(Records for processing)

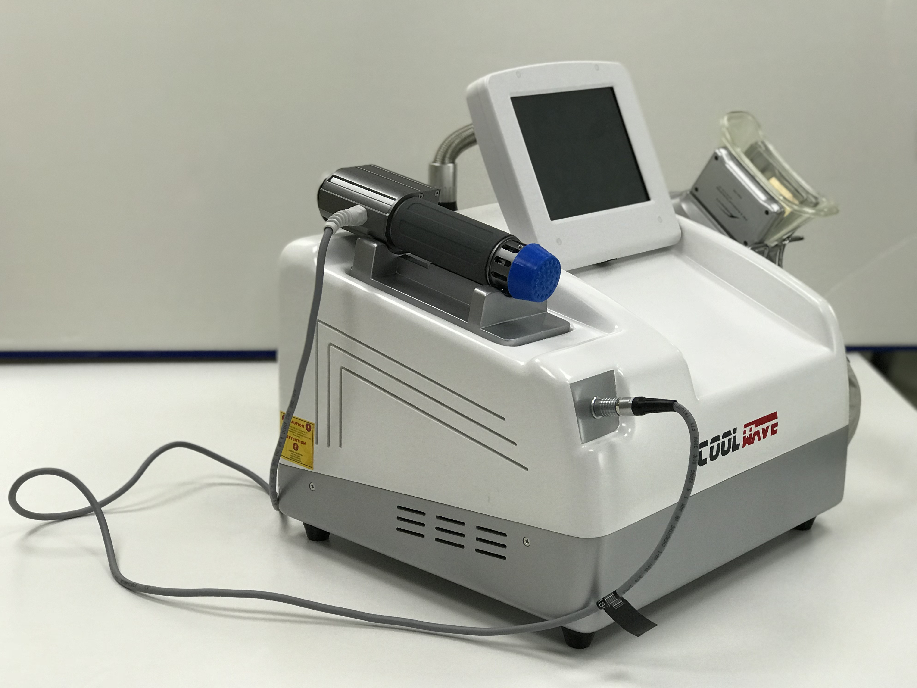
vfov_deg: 25.2
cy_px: 349
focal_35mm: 58
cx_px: 451
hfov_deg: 33.2
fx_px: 1537
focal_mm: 6.6
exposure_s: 1/50
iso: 50
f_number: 2.8
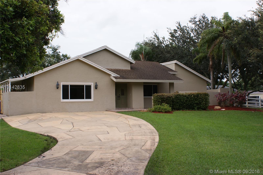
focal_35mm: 39
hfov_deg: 49.6
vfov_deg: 34.2
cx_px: 132
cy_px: 88
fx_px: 285
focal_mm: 26
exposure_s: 1/100
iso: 100
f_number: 8
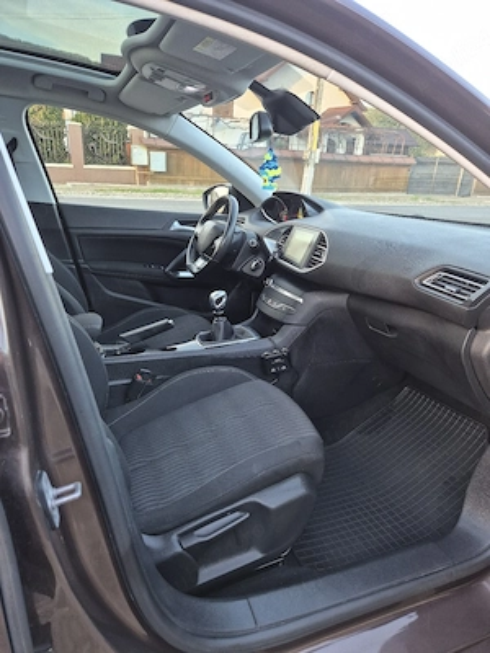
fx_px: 434
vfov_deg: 73.9
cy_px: 326
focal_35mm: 23
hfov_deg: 58.9
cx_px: 245
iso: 125
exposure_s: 1/100
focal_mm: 5.4
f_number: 1.8
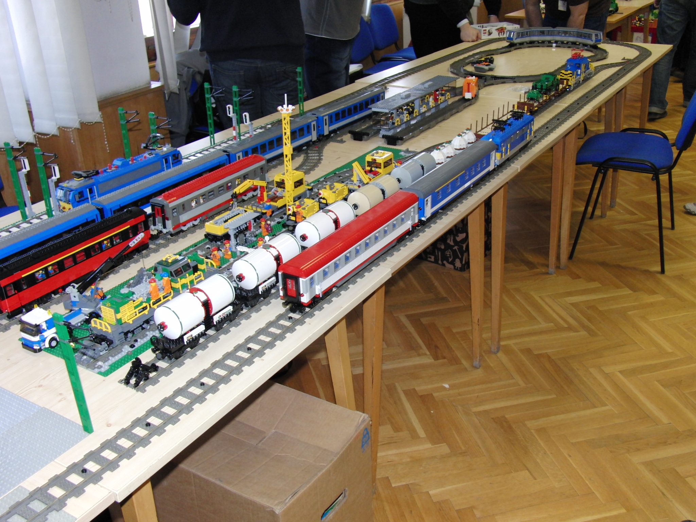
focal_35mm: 36
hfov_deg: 51.4
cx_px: 348
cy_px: 261
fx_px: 724
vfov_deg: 39.7
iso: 200
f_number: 2.7
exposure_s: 1/60
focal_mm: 7.3
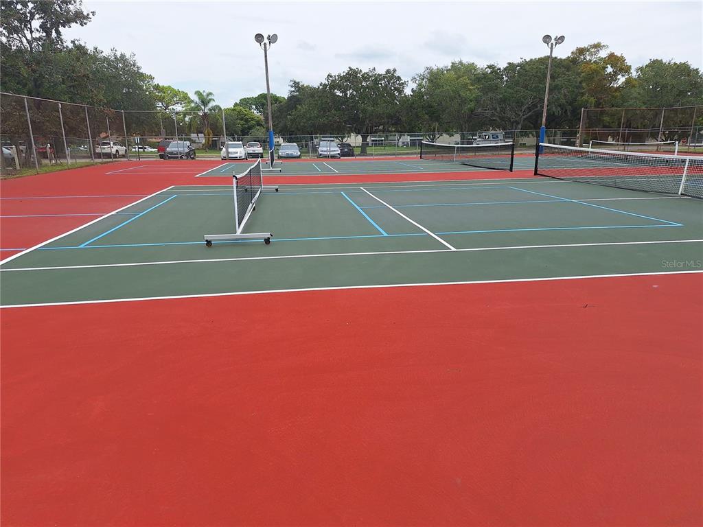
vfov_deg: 58.9
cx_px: 352
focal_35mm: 23
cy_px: 264
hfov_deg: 73.9
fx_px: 467
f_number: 1.8
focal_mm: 5.54
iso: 40
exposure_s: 1/2667
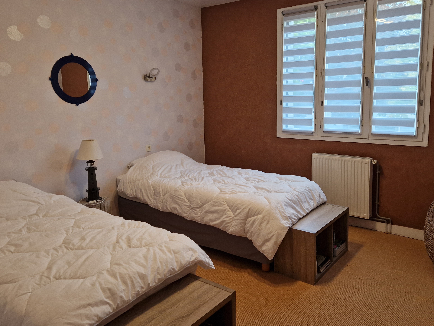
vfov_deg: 48.0
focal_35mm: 29
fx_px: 364
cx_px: 233
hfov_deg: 61.6
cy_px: 135
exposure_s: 1/100
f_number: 1.8
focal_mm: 5.4
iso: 320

(End Records for processing)

Description of the task: The records above are to be copied exactly, with no pictures carried over.

Your solution:
vfov_deg: 25.2
cy_px: 349
focal_35mm: 58
cx_px: 451
hfov_deg: 33.2
fx_px: 1537
focal_mm: 6.6
exposure_s: 1/50
iso: 50
f_number: 2.8
focal_35mm: 39
hfov_deg: 49.6
vfov_deg: 34.2
cx_px: 132
cy_px: 88
fx_px: 285
focal_mm: 26
exposure_s: 1/100
iso: 100
f_number: 8
fx_px: 434
vfov_deg: 73.9
cy_px: 326
focal_35mm: 23
hfov_deg: 58.9
cx_px: 245
iso: 125
exposure_s: 1/100
focal_mm: 5.4
f_number: 1.8
focal_35mm: 36
hfov_deg: 51.4
cx_px: 348
cy_px: 261
fx_px: 724
vfov_deg: 39.7
iso: 200
f_number: 2.7
exposure_s: 1/60
focal_mm: 7.3
vfov_deg: 58.9
cx_px: 352
focal_35mm: 23
cy_px: 264
hfov_deg: 73.9
fx_px: 467
f_number: 1.8
focal_mm: 5.54
iso: 40
exposure_s: 1/2667
vfov_deg: 48.0
focal_35mm: 29
fx_px: 364
cx_px: 233
hfov_deg: 61.6
cy_px: 135
exposure_s: 1/100
f_number: 1.8
focal_mm: 5.4
iso: 320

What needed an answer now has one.